Verilen Metin:
◇ ◇ ◇
Sevgili Eyüpsultan Haber Gazetesi okurları...
Devşirme çocuk Şehit Sokollu Mehmed Paşa'dan 60 yıl Osmanlı Devleti’ne büyük hizmet.
Öncelikle, ülkemizde meydana gelen depremin yol açtığı çok sayıdaki can kaybı nedeniyle başımız sağ olsun. Vefat edenlerin ailelerine, yakınlarına Allah sabır versin. Felâket sonucu yaralananlar için de, âcil şifâlar diliyorum.
Sokollu Mehmed Paşa'nın kaderini ve çabasını, tarihin yazdığı gibi kısaca kaleme aldım.
Yazıma Kuran-ı Kerim’deki bir ayetle başlıyorum:
“Biz, her insanın kaderini kendi çabasına bağlı kıldık” (İsra-13)
Aklınızda bazı sorular oluşabilir. Sorularınızı, diğer detaylı yazılan tarih kitaplarından okuyabilir, daha iyi bilgiler alabilir ve aklınızda kalan soruların cevaplarını bulabilirsiniz.
1505 yılında Rudo kasabası, Osmanlı idaresi altında iken Sokol olarak adlandırılan, Bayo Sokoloviç'di. Sokollu Mehmed Paşa, Sokollu Ahmet Bey'in oğludur ve bu iddia, Mehmed Paşa'nın düzenleyip imzaladığı vakıfnâmesine dayandırılmıştır. Bu nedenle Balkan halkı arasında Mehmed Paşa, Sokoloviç olarak anılır. Vaftiz edilirken kendisinine Bayo adı takılmıştı. Yaygın görüş, Sokollu'nun Boşnak kökenli olduğu yönündedir ancak Sırp olduğu yönünde de görüşler vardır. Sokollu'nun babasının adı Dimitriye idi. Dimitriye'nin bir kızı ve Sırp tarihçilerine göre üç, Türk yazarlarına göre ise iki oğlu daha vardı. 1519 yılında devşirme sistemi ile çocuk 14 yaşında, Edirne Sarayına getirilmiş, Mehmed adı verilerek Türk ve Müslüman kültürü ile yetiştirilmiştir. Ardından İstanbul'a gönderildi. Topkapı Sarayı'nın Enderun bölümünde çeşitli görevlerde bulundu. 1541'de Kapıcıbaşılığa yükseldi. 1546'da saray hizmetlerinde başarılı olanların dış göreve atanmaları yolundaki gelenek uyarınca, Kaptan-ı Derya'lığa getirildi. Görevde iken Trablusgarp Seferi'ne katıldı, İstanbul Tersanesi’ni genişletti ve yeniledi.
◇ ◇ ◇
Liste:
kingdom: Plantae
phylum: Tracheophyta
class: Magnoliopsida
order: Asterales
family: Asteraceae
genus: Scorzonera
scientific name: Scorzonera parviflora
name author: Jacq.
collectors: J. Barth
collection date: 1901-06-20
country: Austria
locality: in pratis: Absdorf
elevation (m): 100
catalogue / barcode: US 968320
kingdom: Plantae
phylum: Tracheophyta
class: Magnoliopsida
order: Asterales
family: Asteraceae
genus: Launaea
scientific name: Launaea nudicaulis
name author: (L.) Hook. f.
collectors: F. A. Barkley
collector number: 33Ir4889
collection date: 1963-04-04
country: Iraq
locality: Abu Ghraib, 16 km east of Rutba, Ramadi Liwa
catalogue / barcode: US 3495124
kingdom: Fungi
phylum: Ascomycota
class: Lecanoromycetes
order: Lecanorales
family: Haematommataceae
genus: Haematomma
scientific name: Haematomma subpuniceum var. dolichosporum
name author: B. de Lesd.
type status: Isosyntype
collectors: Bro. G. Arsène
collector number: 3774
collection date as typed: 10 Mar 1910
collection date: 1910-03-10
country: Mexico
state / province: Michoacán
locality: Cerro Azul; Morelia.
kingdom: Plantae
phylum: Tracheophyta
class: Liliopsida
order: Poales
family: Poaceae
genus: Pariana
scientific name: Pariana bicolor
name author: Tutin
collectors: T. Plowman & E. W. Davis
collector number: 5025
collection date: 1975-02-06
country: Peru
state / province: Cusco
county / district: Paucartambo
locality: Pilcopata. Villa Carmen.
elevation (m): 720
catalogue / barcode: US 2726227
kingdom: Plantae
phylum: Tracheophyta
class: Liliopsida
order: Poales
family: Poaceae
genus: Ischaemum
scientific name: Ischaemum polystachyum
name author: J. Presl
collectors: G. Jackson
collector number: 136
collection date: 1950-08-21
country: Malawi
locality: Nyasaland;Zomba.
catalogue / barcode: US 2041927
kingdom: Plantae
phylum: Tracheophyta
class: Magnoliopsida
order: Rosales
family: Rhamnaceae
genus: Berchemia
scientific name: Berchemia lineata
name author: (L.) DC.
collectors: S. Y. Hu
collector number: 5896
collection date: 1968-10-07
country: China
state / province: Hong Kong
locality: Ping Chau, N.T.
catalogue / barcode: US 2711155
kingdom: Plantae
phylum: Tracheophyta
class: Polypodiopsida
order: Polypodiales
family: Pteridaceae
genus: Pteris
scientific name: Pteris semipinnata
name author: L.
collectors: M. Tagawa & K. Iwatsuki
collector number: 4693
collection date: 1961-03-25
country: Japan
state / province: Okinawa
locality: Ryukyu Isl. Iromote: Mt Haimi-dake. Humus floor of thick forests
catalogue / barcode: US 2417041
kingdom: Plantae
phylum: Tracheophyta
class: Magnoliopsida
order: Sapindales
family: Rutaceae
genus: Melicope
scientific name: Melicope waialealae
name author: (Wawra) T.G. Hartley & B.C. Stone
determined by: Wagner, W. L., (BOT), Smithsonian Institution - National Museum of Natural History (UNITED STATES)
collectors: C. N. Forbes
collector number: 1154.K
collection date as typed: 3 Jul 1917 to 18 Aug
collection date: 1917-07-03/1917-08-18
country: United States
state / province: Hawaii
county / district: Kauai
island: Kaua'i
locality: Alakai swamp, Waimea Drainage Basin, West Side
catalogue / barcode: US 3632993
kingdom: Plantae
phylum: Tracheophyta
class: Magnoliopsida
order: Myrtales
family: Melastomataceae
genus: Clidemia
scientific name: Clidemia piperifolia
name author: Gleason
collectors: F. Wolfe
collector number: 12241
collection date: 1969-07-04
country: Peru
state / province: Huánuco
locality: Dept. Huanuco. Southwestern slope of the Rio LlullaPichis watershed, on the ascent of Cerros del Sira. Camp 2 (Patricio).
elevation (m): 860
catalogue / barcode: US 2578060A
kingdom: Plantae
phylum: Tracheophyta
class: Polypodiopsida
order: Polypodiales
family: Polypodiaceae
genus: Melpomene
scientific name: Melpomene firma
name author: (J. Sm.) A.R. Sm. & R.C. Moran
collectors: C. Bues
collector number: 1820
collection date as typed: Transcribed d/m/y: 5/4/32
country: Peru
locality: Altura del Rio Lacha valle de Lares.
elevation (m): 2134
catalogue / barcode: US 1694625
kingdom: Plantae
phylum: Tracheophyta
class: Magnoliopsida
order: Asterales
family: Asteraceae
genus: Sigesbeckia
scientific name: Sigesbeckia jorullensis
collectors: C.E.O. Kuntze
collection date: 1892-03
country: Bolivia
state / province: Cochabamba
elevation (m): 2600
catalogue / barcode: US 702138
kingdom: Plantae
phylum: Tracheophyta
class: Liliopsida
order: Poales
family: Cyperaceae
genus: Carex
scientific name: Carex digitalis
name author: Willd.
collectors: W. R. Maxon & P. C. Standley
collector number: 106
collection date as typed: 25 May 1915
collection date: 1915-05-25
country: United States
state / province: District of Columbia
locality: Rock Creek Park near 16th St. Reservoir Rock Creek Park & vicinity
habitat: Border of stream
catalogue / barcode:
◇ ◇ ◇
Çözülecek Görevler:
A – Sokollu Mehmed Paşa yazısına göre Mehmed, devşirme sistemiyle Edirne Sarayına kaç yaşında getirildi?
B – Sokollu Mehmed Paşa yazısını son cümlesinden sonra devam ettirin.

Görev Sonuçları:
A – 14 yaşında.

B –
1549'da vezirliğe yükselerek, Rumeli Beylerbeyliğine atandı.
Avusturya ile 1547'de imzalanan barış antlaşmasının bozulması üzerine Sokollu Mehmed Paşa, 1551'de (bugünkü Romanya’nın batı ve orta bölgelerine eskiden verilen ismi) Erdel’e yapılacak seferin komutanlığına getirildi. 80.000 kişilik orduyla Erdel'e giren Sokollu Mehmed Paşa, önemli kaleleri aldı ama Temeşvar Kuşatmasında başarılı olamayarak geri çekildi. Temeşvar, 1552'de Macaristan serdarlığına atanan Kara Ahmet Paşa ile alınabildi.
I. Kanûni Sultan Süleyman, 1553'te Sokollu Mehmed Paşa'yı Rumeli askerlerinin başında Anadolu'ya gönderdi. Aynı yıl başlayan Nahçıvan Seferinde, Sokollu komutasındaki Rumeli askerleri büyük başarı gösterdiler. Sefer dönüşünde Sokollu, üçüncü kez vezirliğe yükselerek kubbealtı vezirleri arasına katıldı. Sokollu Mehmed Paşa, Süleyman'ın oğulları arasındaki mücadeleler sırasında da hep II. Selim'in yanında oldu. Nitekim taht mücadelesini Sultan Selim kazandı. Semiz Ali Paşa'nın sadrazamlığa yükselmesiyle ikinci vezir olan Sokollu, onun 1565'te ölmesiyle sadrazamlığa getirildi. Yaşı hayli ilerlemiş olan I. Kanûni Sultan Süleyman, çok güvendiği Sokollu'ya geniş yetkiler vermişti. 1561'de üçüncü vezir iken I. Kanûni Sultan Süleyman'ın torunu ve Sultan II. Selim'in kızı Esmehan Sultan ile evlendi.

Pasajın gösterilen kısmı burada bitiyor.